A selection of 18 vintage gelatin silver prints by Lyonel Feininger (1871–1956) and his two sons Andreas (1906–1999) and T. Lux (1910–2011).
"One of the world's most prolific photographers, Feininger was a pioneer both visually and technically. Born in Paris, son of the painter Lyonel Feininger, Andreas was educated in German public schools and at the Weimar Bauhaus. His interest in photography developed while he was studying architecture, and he worked as both architect and photographer in Germany for four years, until political circumstances made it impossible. He moved to Paris, where he worked in Le Corbusier's studio, and then to Stockholm. There he established his own photographic firm specializing in architectural and industrial photography. With the outbreak of war in 1939, Feininger moved to New York, where he was a freelance photographer for the Black Star Agency and then for the U.S. Office of War Information.
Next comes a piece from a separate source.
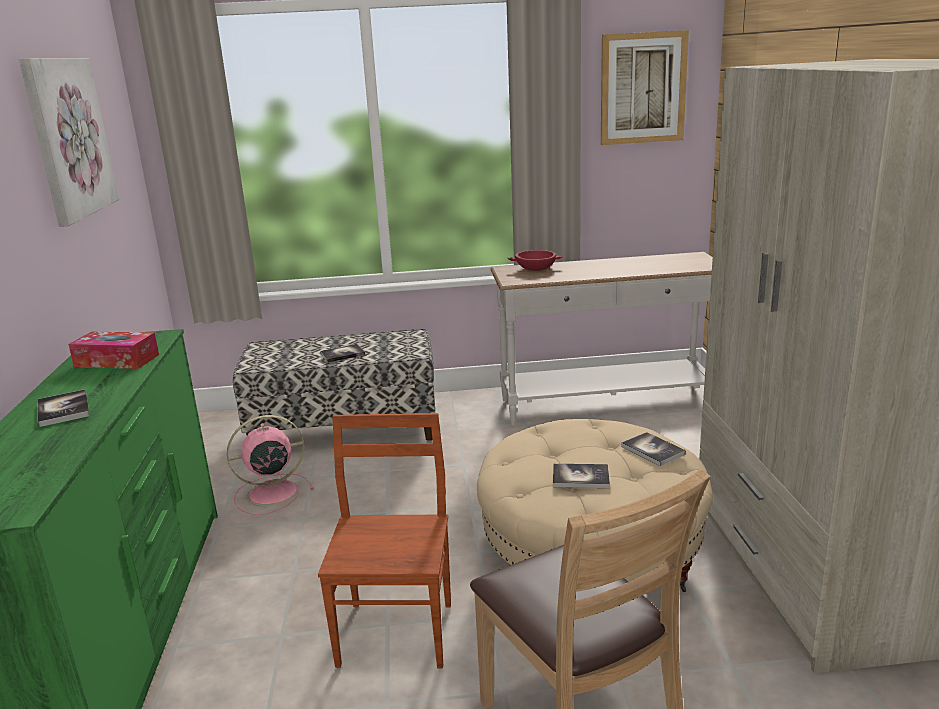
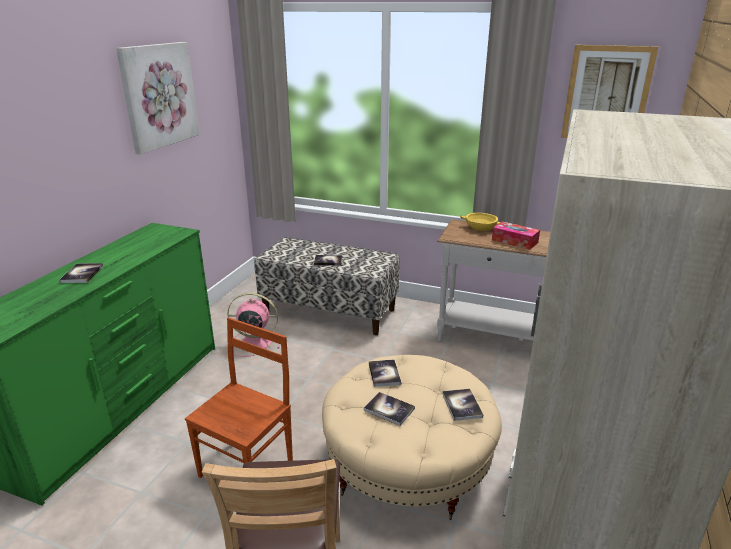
camera: 25 degrees right, 5 degrees up
(117, 360) = (142, 245): tissue box -> tissue box (514, 241)
(535, 268) = (481, 228): red bowl -> yellow bowl
(537, 447) = (384, 374): none -> book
After working on a retainer basis, he was a staff photographer at LIFE from 1943 to 1962, and there established his reputation. He subsequently concentrated on his personal work, exhibiting and publishing extensively. Feininger was renowned as a teacher via his publications that combine practical experience with clarity of presentation.
Feininger's purpose in photography was documentation of the unity of natural things, their interdependence, and their similarity to constructed forms. His images emphasize design, deploying the principles of simplicity, clarity, and organization. In addition to natural forms, Feininger's subject matter included the city, machines, and sculpture. He built four customized telephoto lenses and three close-up cameras, which allowed him to represent landscapes and city scenes in a distortion-free monumental perspective, and to show small subjects in startling sizes, thereby revealing unknown aspects. He preferred black-and-white photography for the graphic control it allowed. Feininger received numerous awards."
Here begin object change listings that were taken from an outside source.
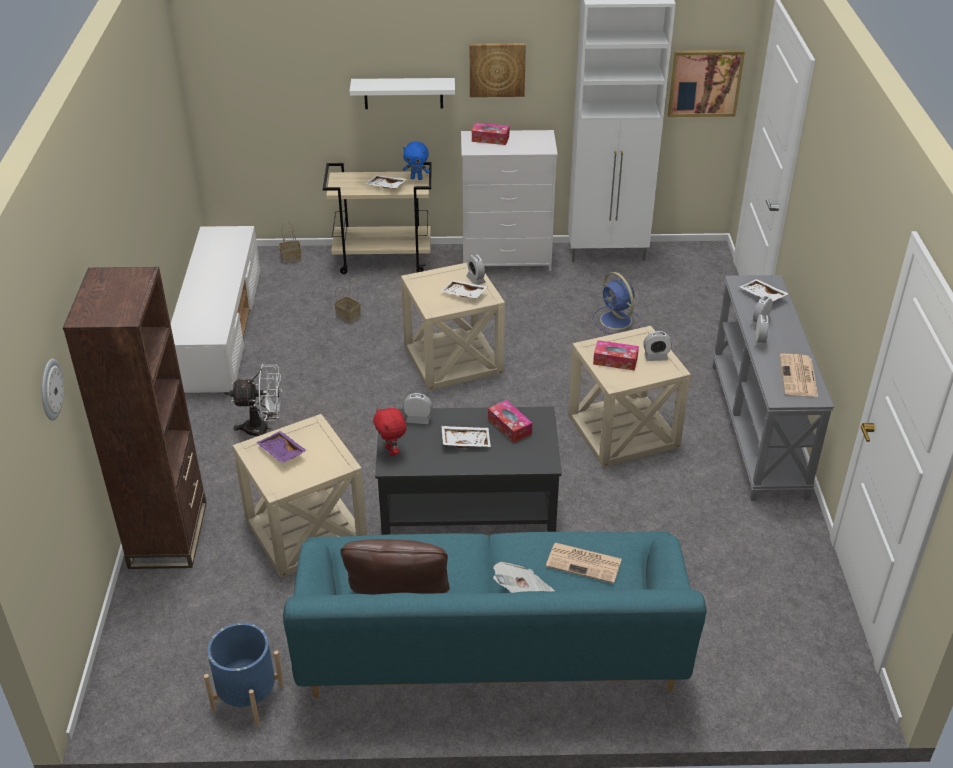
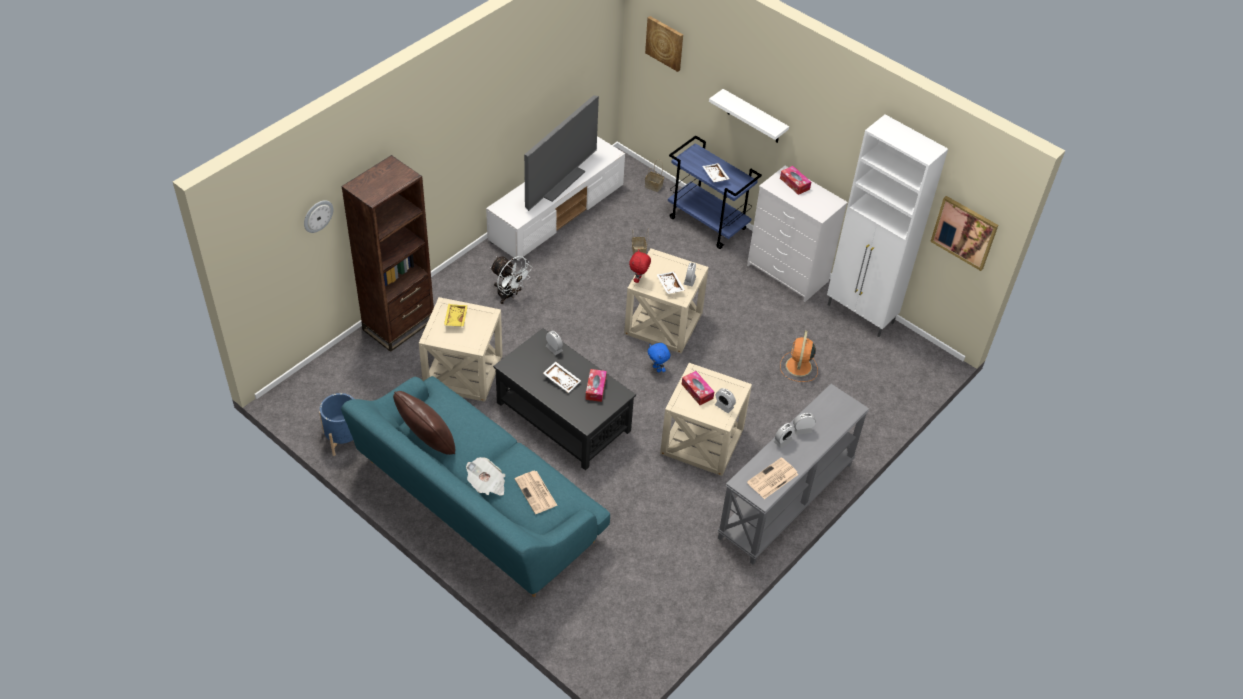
camera: 40 degrees right, 10 degrees up
(214, 281) = (558, 180): none -> television
(281, 452) = (455, 318): purple tray -> yellow tray
(383, 259) = (708, 223): beige cart -> blue cart
(391, 451) = (518, 357): red plush toy -> red plush toy (639, 279)
(416, 178) = (742, 181): blue plush toy -> blue plush toy (657, 369)
(497, 69) = (818, 136): picture -> picture (665, 43)
(617, 321) = (798, 367): blue fan -> orange fan
(762, 296) = (832, 413): white tray -> none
By Lisa Soccio, International Center of Photography, New York
"T. Lux Feininger was born in Berlin and spent his early years in Germany. He studied art at the Bauhaus School in Berlin under, among others, László Moholy Nagy and Oskar Schlemmer, yet he was unable to study photography there because it was not taught until 1929. Feininger learned it nevertheless, and in 1927 he went to work for the Berlin photo agency DEPHOT. Two years later he participated in the groundbreaking Film und Foto Stuttgart 1929 exhibition.
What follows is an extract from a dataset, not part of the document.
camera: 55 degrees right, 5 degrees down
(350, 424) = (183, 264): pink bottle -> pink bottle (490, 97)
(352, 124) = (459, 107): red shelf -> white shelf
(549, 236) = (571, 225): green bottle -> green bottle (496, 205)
Feininger began to paint in the early 1930s; after three years of living in Paris, he relocated to New York in 1937, leaving behind the majority of his negatives, which he never recovered. He did not make photographs again until after World War II and then only for his own use and enjoyment. After 1953 Feininger stopped making photographs altogether. He turned his full energies to painting and teaching, first in New York and later in Cambridge, Massachusetts. He retired from teaching in 1975, but he continues to paint and exhibit his work."
By J. Paul Getty Museum, Los Angeles
"When he first began experimenting with photography, the painter and graphic artist Lyonel Feininger (1871-1956) was 58 years old and had been a professor at the Bauhaus for almost a decade. Inspired by the works of his sons, Lux and Andreas, as well as the experimental photography of his Dessau neighbor László Moholy-Nagy, Feininger took up the camera in 1928 and began to explore a variety of avant-garde techniques. The painter of crystalline architecture and landscapes left a legacy of fascinating nighttime photographs, double exposures, negative prints, and unsettling images of shop window mannequins and reflections."